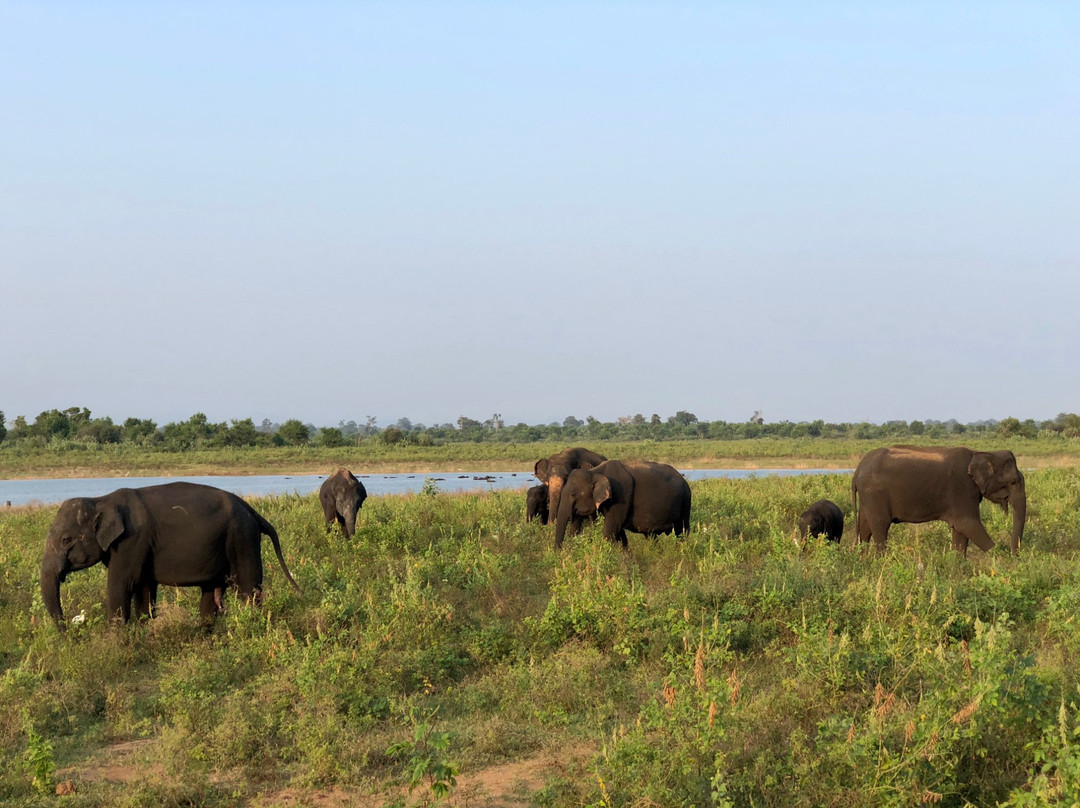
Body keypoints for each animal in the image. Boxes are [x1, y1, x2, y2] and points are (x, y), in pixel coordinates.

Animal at [39, 479, 302, 626]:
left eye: (66, 540)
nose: (69, 629)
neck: (101, 500)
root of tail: (252, 510)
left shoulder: (132, 541)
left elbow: (121, 584)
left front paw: (113, 643)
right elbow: (143, 587)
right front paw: (142, 631)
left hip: (242, 538)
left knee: (248, 588)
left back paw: (252, 626)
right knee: (211, 594)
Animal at [557, 460, 691, 548]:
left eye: (573, 495)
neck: (595, 471)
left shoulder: (621, 495)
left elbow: (612, 528)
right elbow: (619, 532)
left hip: (685, 500)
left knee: (681, 530)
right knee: (651, 536)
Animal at [846, 442, 1023, 557]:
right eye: (1013, 482)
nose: (1015, 556)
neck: (981, 453)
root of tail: (857, 472)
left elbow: (960, 531)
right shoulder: (961, 487)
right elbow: (966, 524)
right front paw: (1003, 562)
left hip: (868, 496)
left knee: (865, 526)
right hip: (874, 494)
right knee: (880, 526)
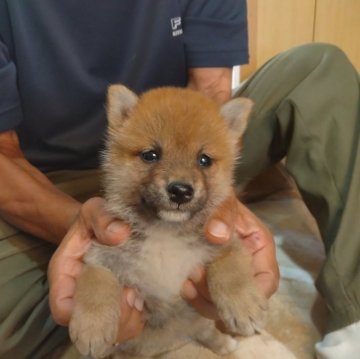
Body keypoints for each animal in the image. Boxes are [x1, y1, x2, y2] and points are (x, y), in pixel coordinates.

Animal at [69, 86, 268, 358]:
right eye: (151, 155)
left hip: (199, 323)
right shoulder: (103, 253)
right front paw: (91, 329)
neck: (166, 233)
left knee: (207, 332)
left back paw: (225, 343)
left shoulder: (224, 241)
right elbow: (95, 283)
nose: (181, 191)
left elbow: (231, 269)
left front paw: (244, 306)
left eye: (204, 160)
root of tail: (176, 338)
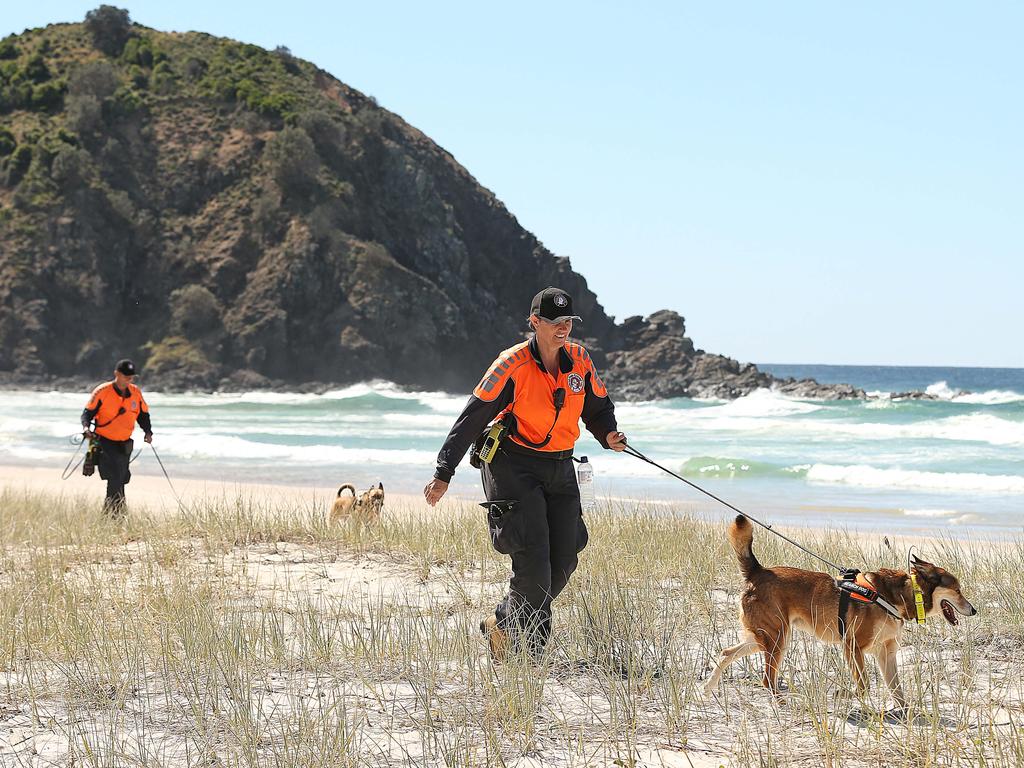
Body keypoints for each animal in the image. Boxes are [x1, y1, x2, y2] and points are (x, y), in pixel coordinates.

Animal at [704, 514, 974, 712]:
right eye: (958, 590)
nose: (973, 610)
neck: (897, 596)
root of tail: (758, 572)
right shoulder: (852, 646)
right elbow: (863, 685)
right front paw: (844, 694)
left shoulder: (886, 653)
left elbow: (897, 691)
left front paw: (908, 714)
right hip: (777, 639)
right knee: (767, 678)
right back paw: (782, 703)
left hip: (765, 637)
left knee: (727, 653)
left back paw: (707, 689)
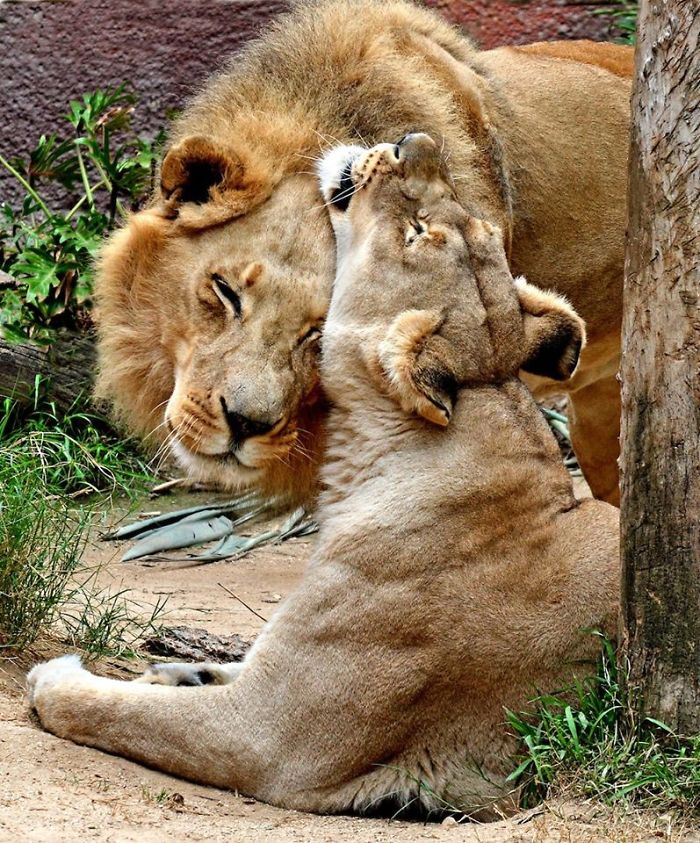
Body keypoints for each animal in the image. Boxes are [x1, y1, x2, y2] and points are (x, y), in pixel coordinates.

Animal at [29, 135, 620, 819]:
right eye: (473, 227)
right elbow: (221, 667)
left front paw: (58, 677)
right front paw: (181, 671)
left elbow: (121, 712)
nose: (414, 142)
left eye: (417, 233)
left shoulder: (267, 738)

§ **Work order**
The lines to be transcribed are those from the first line of the data above through the line holding "right shoulder: (852, 646)", inclusive; copy them exactly and only, leaving out the pictures.

§ **Completed exercise**
Body keypoints for each animal in the image. Boxes are [x1, y1, x2, y2] and points are (x, y), in pixel coordinates.

Animal at [39, 479, 302, 626]:
left eye: (66, 540)
nose: (69, 629)
neck: (101, 500)
root of tail: (252, 510)
left shoulder: (132, 541)
left elbow: (121, 584)
left front paw: (113, 643)
right elbow: (143, 587)
right front paw: (142, 631)
left hip: (242, 538)
left knee: (248, 588)
left back paw: (252, 626)
right knee: (211, 594)
Animal at [557, 460, 691, 548]:
left eye: (573, 495)
neck: (595, 471)
left shoulder: (621, 495)
left elbow: (612, 528)
right elbow: (619, 532)
left hip: (685, 500)
left knee: (681, 530)
right knee: (651, 536)
Animal at [846, 442, 1023, 557]:
right eye: (1013, 482)
nose: (1015, 556)
neck: (981, 453)
root of tail: (857, 472)
left elbow: (960, 531)
right shoulder: (961, 487)
right elbow: (966, 524)
right front paw: (1003, 562)
left hip: (868, 496)
left knee: (865, 526)
right hip: (874, 494)
right knee: (880, 526)
Body keypoints for each animal in the image. Boxes are [x1, y1, x2, y2] and points are (x, y), in pixel coordinates.

Animal at [69, 86, 268, 358]:
right eye: (151, 155)
left hip: (199, 323)
right shoulder: (103, 253)
right front paw: (91, 329)
neck: (166, 233)
left knee: (207, 332)
left back paw: (225, 343)
left shoulder: (224, 241)
right elbow: (95, 283)
nose: (181, 191)
left elbow: (231, 269)
left front paw: (244, 306)
left eye: (204, 160)
root of tail: (176, 338)
Body keypoints for each animal in the image. Boxes are [x1, y1, x2, y2] and points are (x, y), in pixel coordinates.

Animal at [704, 514, 974, 712]:
right eye: (958, 590)
nose: (973, 610)
neck: (897, 596)
root of tail: (758, 572)
right shoulder: (852, 646)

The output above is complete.